The OVA series has multiple and numerous problems, there’s plenty of pacing issues, and the music has aged rather poorly. At one point, an insert song sounded like a note for note rip-off of the 70s hit “Still the One”! Seriously. This is one of those series which cried out for a composer like Kentaro Haneda (composer of the original Macross series) or a Toshiyuki Watanabe (composer of Majestic Prince, and 80s stalwart: Metal Armor Dragonaut), who could emphasize the 80s, and make it still sound fresh.
Despite all complaints, the Powered Suits are easily the coolest thing in this OVA series
Animation-wise, the series is OK. OVAs in the 80s had this stigma of being badly animated, and while there were plenty of examples, Starship Troopers is around the middle of the road. Not Neo-Tokyo levels, but miles ahead from M.D. Geist levels. The other big problem is the character design. In a good anime, every character is distinctive, but not so much here. Considering the OVA devotes a substantial amount of time to these people, everyone looking the same is a big problem.
Unlike the Gundam metaseries, which thrived with strong character drama alongside awesome mecha fights, Starship Troopers lack this balance. While the action scenes work for the most part, the drama is duller than a butter knife. The music has also aged terribly, and completely unfitting for a dramatic series about war, instead feeling like it belongs in a 1980s greatest hits album. While the animation is okay, the bad character design sets the series back, even further. In conclusion, the Starship Troopers OVA is a resounding dud.

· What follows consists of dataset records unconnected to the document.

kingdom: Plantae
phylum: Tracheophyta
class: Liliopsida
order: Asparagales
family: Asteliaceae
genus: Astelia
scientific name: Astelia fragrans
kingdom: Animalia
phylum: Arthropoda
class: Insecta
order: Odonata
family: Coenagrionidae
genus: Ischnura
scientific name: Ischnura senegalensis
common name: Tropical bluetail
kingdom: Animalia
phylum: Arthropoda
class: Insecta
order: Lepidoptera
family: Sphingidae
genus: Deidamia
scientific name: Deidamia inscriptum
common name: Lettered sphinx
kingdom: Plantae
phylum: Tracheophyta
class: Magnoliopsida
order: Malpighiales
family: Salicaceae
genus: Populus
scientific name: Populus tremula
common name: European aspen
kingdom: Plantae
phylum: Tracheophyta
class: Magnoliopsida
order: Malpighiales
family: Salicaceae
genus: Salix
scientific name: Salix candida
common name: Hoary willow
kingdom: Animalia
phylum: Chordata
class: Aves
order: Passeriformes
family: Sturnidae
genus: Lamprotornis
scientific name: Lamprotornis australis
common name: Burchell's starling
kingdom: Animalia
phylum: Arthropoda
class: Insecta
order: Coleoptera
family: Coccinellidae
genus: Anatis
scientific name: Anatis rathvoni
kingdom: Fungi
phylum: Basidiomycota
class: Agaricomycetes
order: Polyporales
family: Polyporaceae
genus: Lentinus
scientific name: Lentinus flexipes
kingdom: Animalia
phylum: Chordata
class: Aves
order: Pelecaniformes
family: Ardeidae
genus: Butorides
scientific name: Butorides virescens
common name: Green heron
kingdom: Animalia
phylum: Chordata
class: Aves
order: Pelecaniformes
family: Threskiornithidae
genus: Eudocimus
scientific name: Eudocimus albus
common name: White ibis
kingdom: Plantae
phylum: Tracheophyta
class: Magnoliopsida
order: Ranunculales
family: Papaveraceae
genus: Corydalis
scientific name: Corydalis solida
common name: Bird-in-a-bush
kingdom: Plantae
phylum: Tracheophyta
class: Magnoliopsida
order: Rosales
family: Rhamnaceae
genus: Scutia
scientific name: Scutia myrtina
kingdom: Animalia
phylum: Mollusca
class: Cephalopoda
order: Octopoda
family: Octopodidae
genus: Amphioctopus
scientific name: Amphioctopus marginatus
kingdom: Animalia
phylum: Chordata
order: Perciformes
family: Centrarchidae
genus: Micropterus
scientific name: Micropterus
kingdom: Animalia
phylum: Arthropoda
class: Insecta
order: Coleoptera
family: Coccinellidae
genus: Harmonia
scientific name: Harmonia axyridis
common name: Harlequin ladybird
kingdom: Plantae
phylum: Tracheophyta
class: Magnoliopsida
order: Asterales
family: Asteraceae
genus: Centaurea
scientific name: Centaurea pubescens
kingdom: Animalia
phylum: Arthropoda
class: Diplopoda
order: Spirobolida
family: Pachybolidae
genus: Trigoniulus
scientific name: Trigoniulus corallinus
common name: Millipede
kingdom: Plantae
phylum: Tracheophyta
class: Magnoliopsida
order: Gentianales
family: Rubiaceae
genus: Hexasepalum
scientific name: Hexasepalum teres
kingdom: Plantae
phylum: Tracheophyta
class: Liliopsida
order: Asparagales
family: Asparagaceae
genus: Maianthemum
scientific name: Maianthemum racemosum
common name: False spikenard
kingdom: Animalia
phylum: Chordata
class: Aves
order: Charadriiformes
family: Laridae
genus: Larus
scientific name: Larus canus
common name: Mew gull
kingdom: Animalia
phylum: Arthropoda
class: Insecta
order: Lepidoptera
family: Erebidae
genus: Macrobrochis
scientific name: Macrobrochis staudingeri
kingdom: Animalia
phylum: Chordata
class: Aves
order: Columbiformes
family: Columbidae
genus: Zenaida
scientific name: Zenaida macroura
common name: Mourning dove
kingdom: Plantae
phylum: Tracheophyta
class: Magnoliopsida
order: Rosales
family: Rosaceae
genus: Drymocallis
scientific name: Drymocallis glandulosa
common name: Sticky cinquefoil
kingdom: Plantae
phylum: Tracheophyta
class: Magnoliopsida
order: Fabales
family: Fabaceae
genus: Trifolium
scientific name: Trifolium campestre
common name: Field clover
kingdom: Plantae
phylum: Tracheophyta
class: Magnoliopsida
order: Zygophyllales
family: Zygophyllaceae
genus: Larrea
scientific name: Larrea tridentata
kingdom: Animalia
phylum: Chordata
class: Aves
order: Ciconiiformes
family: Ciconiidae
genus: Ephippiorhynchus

- The Power Suits are a remarkable sight, and still look cool.
- The Action scenes (when they happen) are well done.
- The animation (for an OVA) is quite solid.
- The story itself is deadly dull.
- The character design makes everyone look the same.
- Johnny Rico isn’t an interesting protagonist.
- The music is heavily dated and rips off a 70s hit song, note-for-note.
- The pacing issues cause events which should have happened by the 3rd episode appear 2 episodes later.